La cocaïne poursuit sa percée en France au détriment du cannabis
PARIS (Reuters) - La cocaïne poursuit son expansion en France en raison d'une augmentation de l'offre sud-américaine et d'une mutation des réseaux de cannabis vers la "coke", jugée plus rentable.
"Il y a une pénétration plus profonde dans la société française qu'auparavant", a souligné mercredi Bernard Petit, directeur de l'Office central pour la répression du trafic illicite des stupéfiants (Octris).
"Des réseaux de proximité sont maintenant 'au pied de l'immeuble' et cassent les prix", a-t-il ajouté lors d'une conférence de presse en compagnie du numéro 3 de la Police judiciaire française, Gilles Leclair.
Globalement, les saisies de drogue ont connu un léger tassement (- 2,19%) en 2005 mais ce chiffre s'explique par une baisse du "deal de rue", en particulier du cannabis (-20%), lié aux violences urbaines de novembre 2005.
Ces violences ont mobilisé les services de police et de gendarmerie dans les quartiers sensibles et "compliqué l'accès à certains lieux de transaction", souligne le rapport de l'Ocris.

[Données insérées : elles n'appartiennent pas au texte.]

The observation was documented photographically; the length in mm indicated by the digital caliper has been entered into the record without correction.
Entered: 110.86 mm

Dans le même temps, des quantités record de cocaïne, d'héroïne et de khat ont été saisies. 748 kg d'héroine ont été interceptés en 2005 et les spécialistes craignent que cette drogue dure "revienne en force" dans les années qui viennent.

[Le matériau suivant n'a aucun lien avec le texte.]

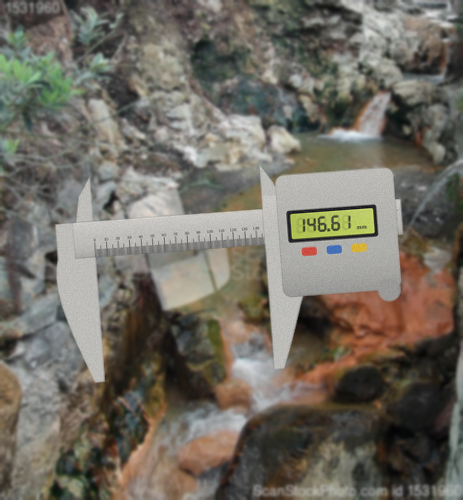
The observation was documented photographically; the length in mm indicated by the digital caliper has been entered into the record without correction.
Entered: 146.61 mm
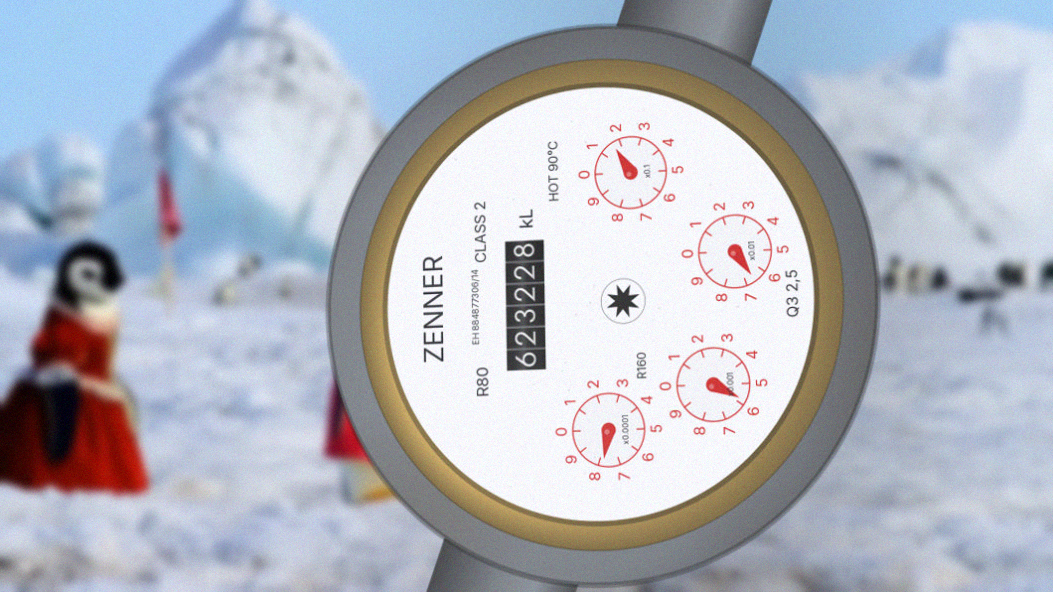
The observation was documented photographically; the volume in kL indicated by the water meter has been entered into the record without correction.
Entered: 623228.1657 kL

Leur préoccupation du moment est toutefois la "démocratisation" de la cocaïne. Avec 5,185 tonnes, les saisies de "coke" sont en progression de 16% par rapport à 2004, qui constituait déjà un record.
Ce phénomène s'explique d'une part l'intérêt accru des trafiquants des pays producteurs pour l'Union européenne, en raison de la saturation du marché américain, qui reçoit 600 des 900 à 1.000 tonnes produites chaque année.
"PLUS PROCHES DES CONSOMMATEURS"
"Dans la zone euro, le prix - 26 à 28.000 euros le kilo - est attractif", a avancé Bernard Petit.
D'autre part, à partir de 2005, les bandes de moyenne envergure spécialisées dans le trafic de cannabis produit au Moyen-Orient et transitant par l'Espagne se sont réorientées vers la cocaïne, qui bénéficie d'un "effet de mode".
Jusque-là, des petits "caïds" des quartiers sensibles prenaient de gros risques en faisant acheminer le cannabis du sud de l'Espagne à bord de voitures puissantes selon la méthode du "go fast".
Désormais, ces trafiquants, à la tête de "réseaux de proximité" tissés initialement pour la revente de cannabis, se tournent vers la cocaïne, qui n'est plus seulement une drogue pour la jet-set.
"Ils sont plus proches des consommateurs et sont en mesure de pratiquer des prix bons marchés", explique Bernard Petit.
Pour s'approvisionner, les trafiquants payent des "mules" qui viennent directement d'Amérique du sud avec des valises dissimulant la drogue ou après avoir ingéré des préservatifs contenant de la cocaïne.
La police surnomme ces derniers les "bouletteux". Au printemps dernier, 22 Vénézuéliens qui arrivaient à Roissy à bord du même avion après avoir ingéré de la cocaïne ont été arrêtés par les douanes. C'était la plus grosse affaire de ce genre jamais réalisée en France.
"Ce phénomène pose beaucoup de problèmes. Sur 400 saisies des douanes, on a la moitié de bouletteux", a précisé Gilles Leclair.